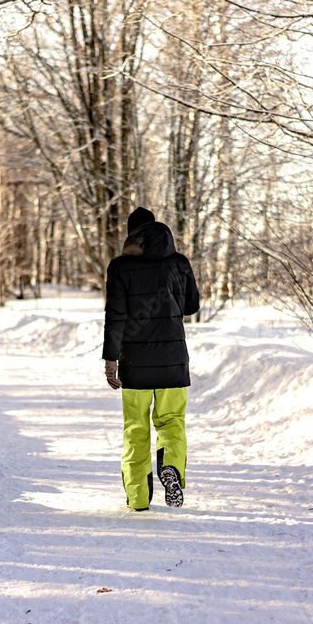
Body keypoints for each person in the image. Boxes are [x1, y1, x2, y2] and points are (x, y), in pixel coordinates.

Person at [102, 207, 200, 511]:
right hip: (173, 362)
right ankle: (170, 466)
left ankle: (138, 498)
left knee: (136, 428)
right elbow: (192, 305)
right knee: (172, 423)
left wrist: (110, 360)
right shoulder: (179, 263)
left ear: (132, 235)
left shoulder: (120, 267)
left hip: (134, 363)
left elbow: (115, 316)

==

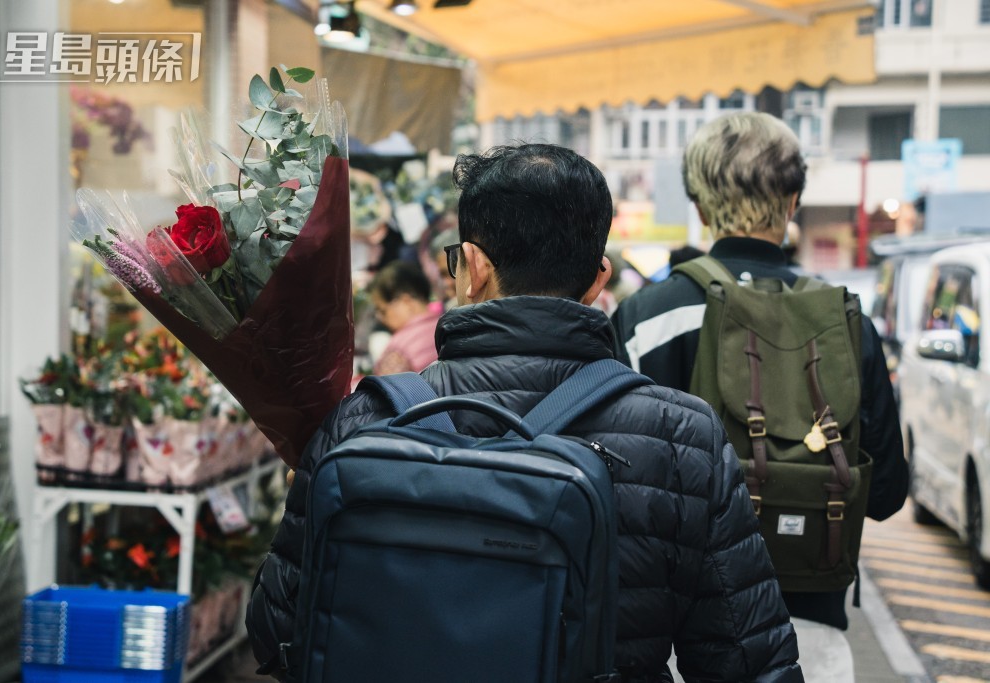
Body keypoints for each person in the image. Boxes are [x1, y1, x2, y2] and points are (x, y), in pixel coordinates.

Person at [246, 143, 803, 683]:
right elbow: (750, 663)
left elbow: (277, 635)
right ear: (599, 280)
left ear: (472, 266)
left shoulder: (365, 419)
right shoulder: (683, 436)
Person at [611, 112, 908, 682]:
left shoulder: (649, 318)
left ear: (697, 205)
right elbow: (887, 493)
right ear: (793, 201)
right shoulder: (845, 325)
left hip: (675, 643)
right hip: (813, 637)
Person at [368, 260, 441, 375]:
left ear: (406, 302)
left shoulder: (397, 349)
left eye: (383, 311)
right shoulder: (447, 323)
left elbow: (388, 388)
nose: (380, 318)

**About this exercise**:
Check each line of the records for the word "shoulder", and show the lines that contain it.

**Solution to this problem**:
right shoulder: (179, 263)
left shoulder: (120, 267)
left shoulder: (365, 419)
right shoulder: (683, 436)
left shoulder: (649, 318)
right shoulder: (845, 325)
left shoulder: (397, 349)
right shoulder: (447, 323)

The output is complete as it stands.